The user's Google OAuth token is stored and injected by Maton's servers. The user never sees or controls their own OAuth token — Maton maintains persistent access to the user's Google account until the connection is explicitly deleted.

LOW Sensitive file reads during install phase -20

The filesystem monitor detected reads of .env, .aws/credentials, .profile, and .bashrc during the install phase. These appear attributable to the OpenClaw agent runtime rather than the skill itself, but the pattern warrants noting.

INFO No executable code in skill package 0

The skill consists entirely of markdown documentation, metadata JSON, and a license file.

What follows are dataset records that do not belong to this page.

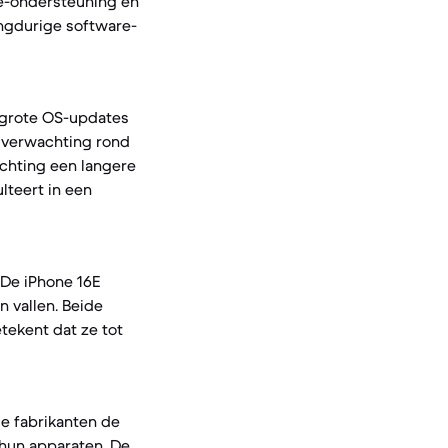
e-ondersteuning en
angdurige software-
 grote OS-updates
r verwachting rond
achting een langere
lteert in een
 De iPhone 16E
 vallen. Beide
tekent dat ze tot
de fabrikanten de
hun apparaten. De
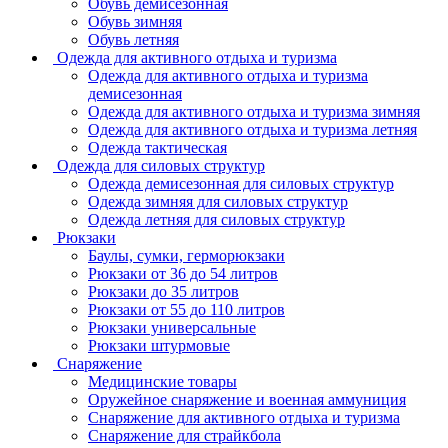
Обувь демисезонная
Обувь зимняя
Обувь летняя
Одежда для активного отдыха и туризма
Одежда для активного отдыха и туризма
демисезонная
Одежда для активного отдыха и туризма зимняя
Одежда для активного отдыха и туризма летняя
Одежда тактическая
Одежда для силовых структур
Одежда демисезонная для силовых структур
Одежда зимняя для силовых структур
Одежда летняя для силовых структур
Рюкзаки
Баулы, сумки, герморюкзаки
Рюкзаки от 36 до 54 литров
Рюкзаки до 35 литров
Рюкзаки от 55 до 110 литров
Рюкзаки универсальные
Рюкзаки штурмовые
Снаряжение
Медицинские товары
Оружейное снаряжение и военная аммуниция
Снаряжение для активного отдыха и туризма
Снаряжение для страйкбола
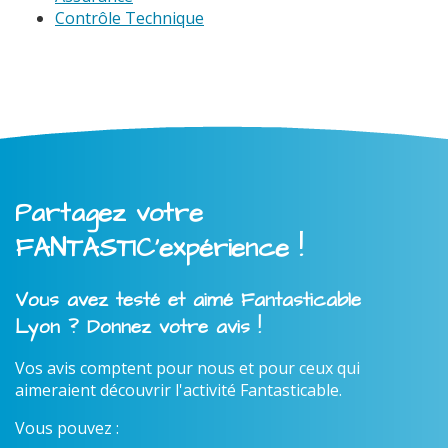
Contrôle Technique
Partagez votre
FANTASTIC'expérience !
Vous avez testé et aimé Fantasticable
Lyon ? Donnez votre avis !
Vos avis comptent pour nous et pour ceux qui
aimeraient découvrir l'activité Fantasticable.
Vous pouvez :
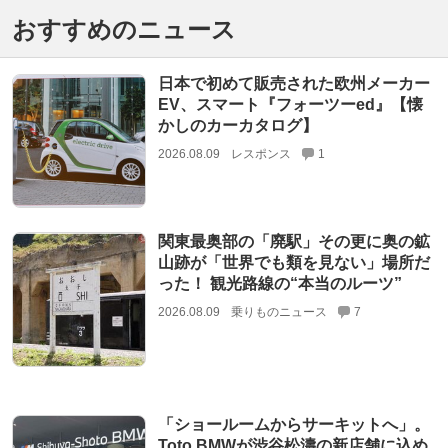
おすすめのニュース
日本で初めて販売された欧州メーカー
EV、スマート『フォーツーed』【懐
かしのカーカタログ】
2026.08.09
レスポンス
1
関東最奥部の「廃駅」その更に奥の鉱
山跡が「世界でも類を見ない」場所だ
った！ 観光路線の“本当のルーツ”
2026.08.09
乗りものニュース
7
「ショールームからサーキットへ」。
Toto BMWが渋谷松濤の新店舗に込め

There are no executable scripts, install hooks, git hooks, submodules, or symlinks.

MEDIUM Man-in-the-middle proxy architecture -30

The fundamental architecture of this skill places a third party (Maton) between the user and Google's API. This is a deliberate design choice that trades user data sovereignty for convenience. A sophisticated attacker who compromised Maton's infrastructure would gain access to all users' Google Sheets data.

LOW Skill combination risk with filesystem-capable skills -20

If this skill is active alongside skills with filesystem access, the MATON_API_KEY environment variable could be read and exfiltrated, granting persistent third-party access to the user's Google Sheets.